Born in Seattle, Washington, in 1922, as Solomon Krakovsky, to Russian Jewish immigrants, Hill became interested in the theater as a little boy. After graduation from high school, he served in the Naval Reserve (1940-44). From there, he worked alongside a young, unknown star Marlon Brando in "A Flag is Born." His real acting debut came about in 1950, when he co-starred opposite Hedy Lamarr in A Lady Without Passport (1950), and his career took off from there.
For the rest of the 1950s and 1960s, he co-starred in B-movies such as: The Goddess (1958), Kiss Her Goodbye (1959), A Child Is Waiting (1963), The Slender Thread (1965). Hill also became a leading character actor guest-starring in a wide variety of shows such as: Schlitz Playhouse (1951), Danger (1950), Playwrights '56 (1955), Studio One in Hollywood (1948), Playhouse 90 (1956), Naked City (1958), Espionage (1963), Dr. Kildare (1961), Ben Casey (1961), among many others. Another guest-starring role on Rawhide (1959), led him to starring on Mission: Impossible (1966). Though the series lasted seven seasons, Hill was not pleased with his role because he refused to abide by the production schedule that required working on Saturday, the Jewish Sabbath, being an Orthodox Jew. Hill was fired after 1 season, and was replaced in the series by Peter Graves. After his firing, he went on a sabbatical from acting, to focus on selling homes in real estate, hence he moved to New York.

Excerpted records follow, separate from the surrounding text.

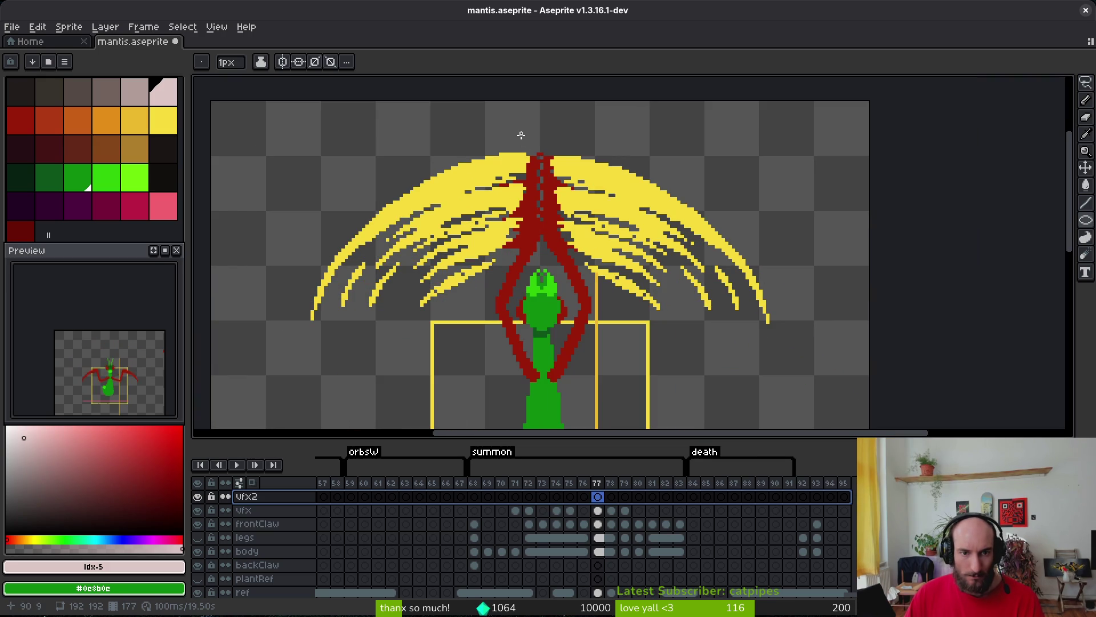
{"action": "mouse_move", "coordinate": [521, 135]}
{"action": "left_mouse_down"}
{"action": "mouse_move", "coordinate": [559, 272]}
{"action": "mouse_move", "coordinate": [547, 268]}
{"action": "left_mouse_up"}
{"action": "key", "text": "m"}
{"action": "left_click_drag", "start_coordinate": [477, 106], "coordinate": [567, 300]}
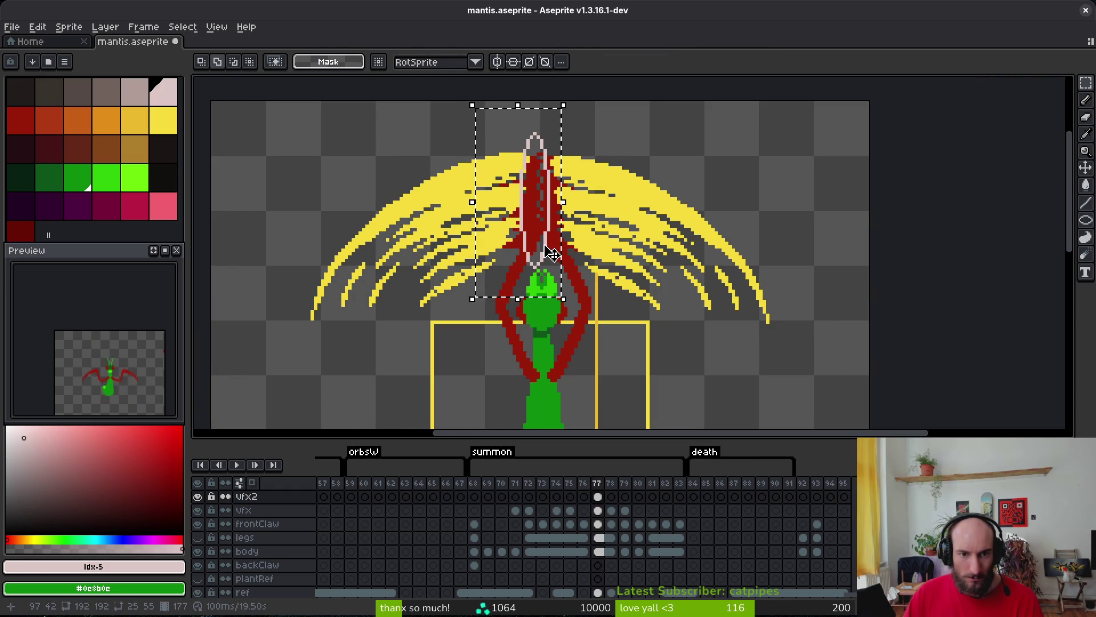
{"action": "left_click_drag", "start_coordinate": [550, 254], "coordinate": [554, 254]}
{"action": "key", "text": "Up"}
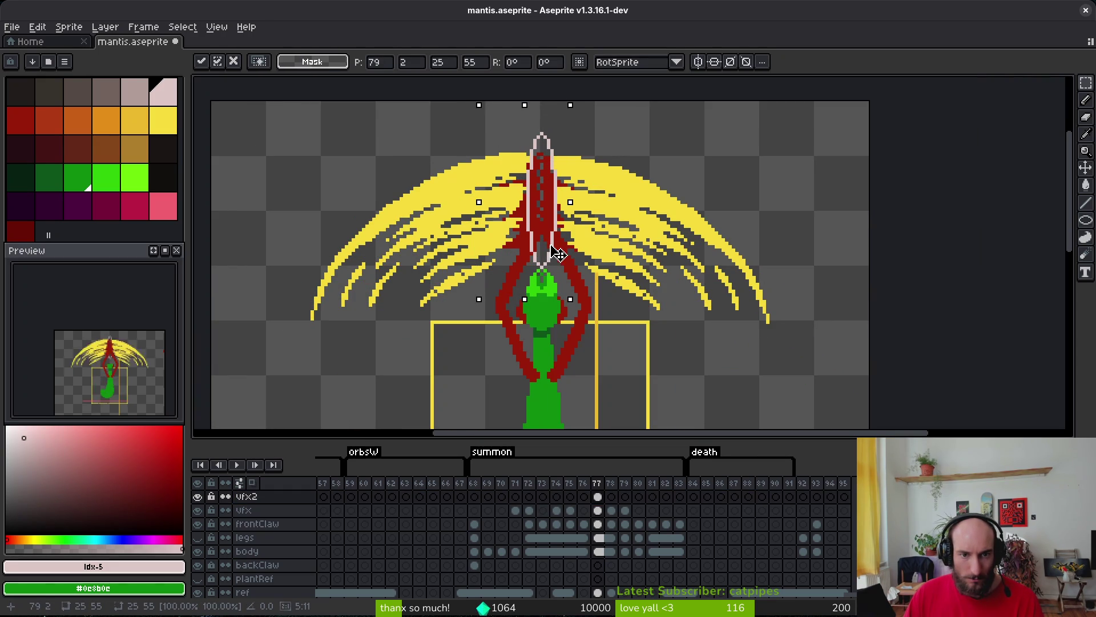
{"action": "key", "text": "Return"}
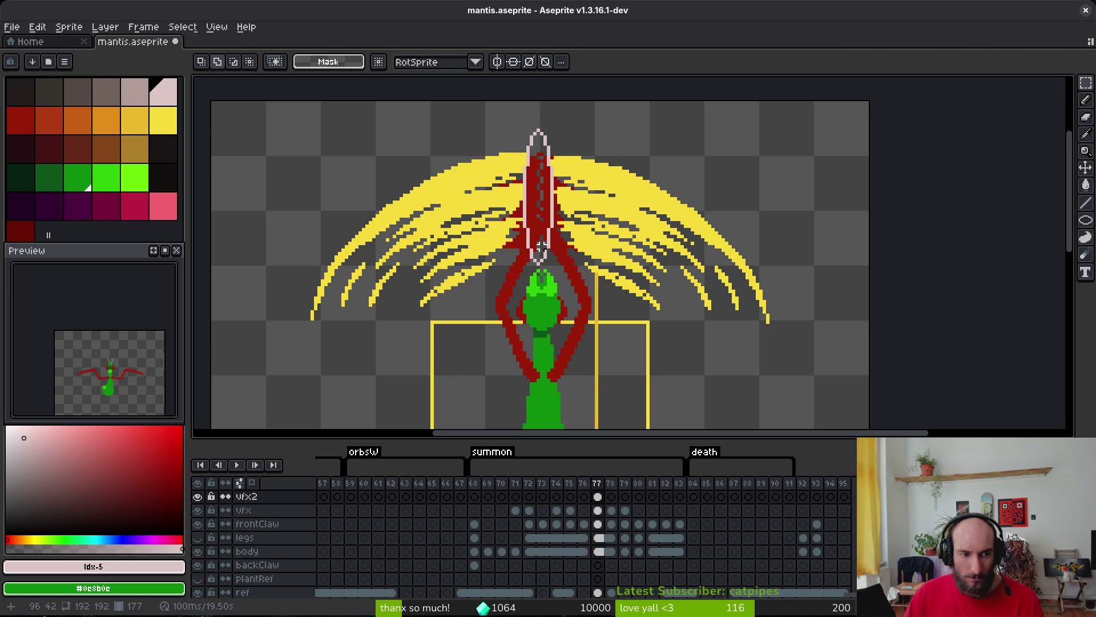
Draw pale pink highlight pixels along the spire's right and left edges.
{"action": "scroll", "coordinate": [548, 246], "scroll_direction": "up", "scroll_amount": 3}
{"action": "key", "text": "b"}
{"action": "mouse_move", "coordinate": [535, 230]}
{"action": "left_mouse_down"}
{"action": "mouse_move", "coordinate": [535, 307]}
{"action": "mouse_move", "coordinate": [558, 236]}
{"action": "left_mouse_up"}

After his long absence from acting, he returned to the small screen with the TV mini-series, King (1978). The 1980s saw Hill returning to the box office, co-starring in such blockbuster films such as: It's My Turn (1980), opposite Jill Clayburgh and Michael Douglas, Eyewitness (1981), Yentl (1983), Garbo Talks (1984), opposite Anne Bancroft and Carrie Fisher, On Valentine's Day (1986), and it's sequel, Courtship (1987), he played a Mafia Don in Arnold Schwarzenegger's another blockbuster film, Raw Deal (1986), then, in a blockbuster ten movie Running on Empty (1988), followed by The Boost (1988), White Palace (1990), and one of the last films, Billy Bathgate (1991).

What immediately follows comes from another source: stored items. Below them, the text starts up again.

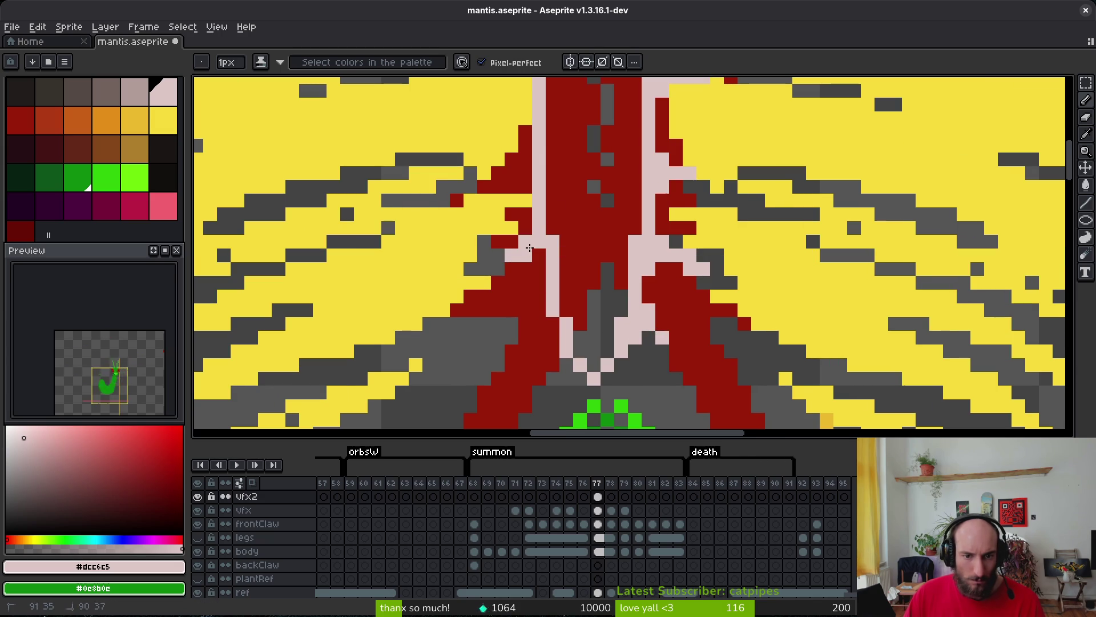
{"action": "scroll", "coordinate": [532, 324], "scroll_direction": "down", "scroll_amount": 3}
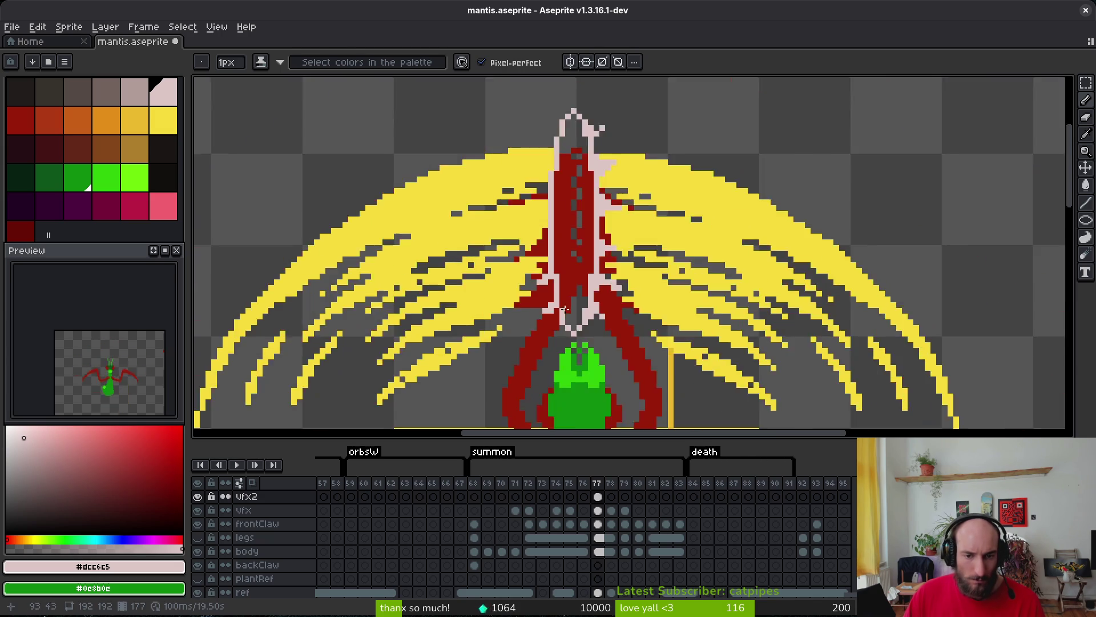
Add more pink highlight strokes up the spire, turning some red spire pixels pink.
{"action": "scroll", "coordinate": [528, 311], "scroll_direction": "up", "scroll_amount": 3}
{"action": "scroll", "coordinate": [528, 311], "scroll_direction": "down", "scroll_amount": 3}
{"action": "scroll", "coordinate": [535, 277], "scroll_direction": "up", "scroll_amount": 3}
{"action": "scroll", "coordinate": [535, 277], "scroll_direction": "up", "scroll_amount": 2}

In the 1990s, at 68, after a 23-year-absence from the small screen, he reestablished his career, as the last minute replacement for a starring role in Law & Order (1990), where he played the role of a pragmatic District Attorney, Adam Schiff, a character whom everyone grew to love. Despite not appearing in the pilot episode of the series, he quickly became one of Hollywood's likable and bankable stars, where he often had scenes, that were filmed, only in court. His co-stars on the show consisted of actors who have also made bankable names like Hill himself like Chris Noth, former Pee-wee's Playhouse (1986) alumnae, S. Epatha Merkerson, Sam Waterston, and newcomers Jill Hennessy and Benjamin Bratt. On Law & Order (1990) he was also nominated for Emmies twice, but did not win. The entire cast was shocked when, in 2000, he left his role to enjoy his retirement. Before then, the entire cast appeared with Hill on Larry King Live (1985), to say goodbye to a legendary star.